Page text:
==============================

I was wondering if anyone here has transition from commissioned military service to medical school? What has your experience been like in terms of MCAT, applying, interviewing, etc?

I suppose my interest lies with both and I am just trying to look at all possible options coming out of college.
 

SynixMan

HKG Based Artificial Excrement Pilot
pilot
Contributor
I know two that did it. Both pilots. They finished pre-med stuff on the side during a shore tour and took tests/applied. They both applied for Navy Health scholarships to get most of the schooling covered for minimal payback. They were already at 10 years service and O-3/O-4s, so they got a lot of leeway once docs.
 

xmid

Registered User
pilot
Contributor
One of my squadron flight docs was a pilot in the squadron, then got out and went to medical school, and when he came back in as an O-4 he happened to go to the same squadron. Our skipper had been his 2P.

==============================

Data extract:

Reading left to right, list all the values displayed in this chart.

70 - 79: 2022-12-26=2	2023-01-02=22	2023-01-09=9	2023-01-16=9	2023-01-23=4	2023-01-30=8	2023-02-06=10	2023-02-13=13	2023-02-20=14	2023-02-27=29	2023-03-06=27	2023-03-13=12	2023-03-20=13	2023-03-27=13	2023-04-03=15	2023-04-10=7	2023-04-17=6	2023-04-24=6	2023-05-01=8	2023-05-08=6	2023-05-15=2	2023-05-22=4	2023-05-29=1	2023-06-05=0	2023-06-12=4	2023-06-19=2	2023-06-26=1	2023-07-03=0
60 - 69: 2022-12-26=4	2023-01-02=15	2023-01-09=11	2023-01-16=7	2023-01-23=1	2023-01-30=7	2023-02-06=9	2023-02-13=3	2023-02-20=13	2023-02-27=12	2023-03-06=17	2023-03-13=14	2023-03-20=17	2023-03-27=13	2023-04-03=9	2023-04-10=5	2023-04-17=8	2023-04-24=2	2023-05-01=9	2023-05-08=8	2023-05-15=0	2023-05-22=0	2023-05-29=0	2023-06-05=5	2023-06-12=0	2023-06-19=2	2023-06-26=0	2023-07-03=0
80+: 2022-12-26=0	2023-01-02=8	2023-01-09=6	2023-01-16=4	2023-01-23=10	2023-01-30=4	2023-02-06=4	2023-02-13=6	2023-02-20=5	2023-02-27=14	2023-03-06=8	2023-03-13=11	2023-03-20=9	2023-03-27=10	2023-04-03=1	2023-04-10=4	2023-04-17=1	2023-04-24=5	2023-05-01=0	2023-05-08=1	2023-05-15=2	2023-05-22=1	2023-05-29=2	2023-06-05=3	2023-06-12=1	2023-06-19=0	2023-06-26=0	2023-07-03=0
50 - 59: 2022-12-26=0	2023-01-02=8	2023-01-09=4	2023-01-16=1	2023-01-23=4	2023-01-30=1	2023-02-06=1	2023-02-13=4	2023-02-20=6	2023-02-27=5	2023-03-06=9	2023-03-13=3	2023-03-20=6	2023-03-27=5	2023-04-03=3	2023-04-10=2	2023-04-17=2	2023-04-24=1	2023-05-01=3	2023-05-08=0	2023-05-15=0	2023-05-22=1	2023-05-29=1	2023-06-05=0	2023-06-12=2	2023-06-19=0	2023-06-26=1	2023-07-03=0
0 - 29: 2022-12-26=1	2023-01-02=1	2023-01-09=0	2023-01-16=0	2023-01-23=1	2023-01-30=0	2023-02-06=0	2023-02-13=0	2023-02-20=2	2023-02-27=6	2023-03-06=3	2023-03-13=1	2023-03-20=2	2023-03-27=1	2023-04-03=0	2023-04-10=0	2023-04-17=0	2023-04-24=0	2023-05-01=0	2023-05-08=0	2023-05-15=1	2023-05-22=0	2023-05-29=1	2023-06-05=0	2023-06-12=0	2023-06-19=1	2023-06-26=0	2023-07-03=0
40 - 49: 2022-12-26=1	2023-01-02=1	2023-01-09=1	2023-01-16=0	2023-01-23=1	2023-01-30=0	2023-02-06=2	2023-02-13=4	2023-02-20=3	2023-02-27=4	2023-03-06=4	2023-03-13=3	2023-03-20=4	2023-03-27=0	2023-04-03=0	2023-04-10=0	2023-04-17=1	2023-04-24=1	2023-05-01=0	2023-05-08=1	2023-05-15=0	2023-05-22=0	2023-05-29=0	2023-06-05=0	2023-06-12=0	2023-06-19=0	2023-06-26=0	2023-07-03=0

==============================

Study questions:
A – In the forum thread about moving from commissioned military service to medical school, what scholarships did the two pilots in the first reply apply for?
B – Resume the forum thread about moving from commissioned military service to medical school, starting after its final post.

Answers below:
A – Navy Health scholarships

B –
TimeBomb

Noise, vibration and harshness
That path is not uncommon, but I would advise careful planning before embarking on that route. I'm assuming you want to remain in uniform to finish out a career. J7

Time will work against you. If you go through flight school first and get designated, you'll be able to leave aviation at about the 10 year point. Then you hit medical school (4 years), then internship (1year). Most navy docs still go to the fleet before going back to residency, so add 2-3 years for your utilization tour. Then back to residency (2-6 additional years; more if you want to subspecialize). At this point you're over 40, and you're finally ready to start your "high-paying" military medical career.

Speaking of pay, at the 10 year mark, you'll probably be an O-4 in the decent part of the flight pay curve. If you get into USUHS, you'll revert to O-1 pay for the 4 years you're there, then bounce up to O-3 over whatever until you get back to the O-4 level. Medical pay will offset some of the losses in flight pay, but your base pay won't catch up for years. HPSP students get paid less. Non-scholarship students not only dont get paid, they incur massive debt loads going through med school.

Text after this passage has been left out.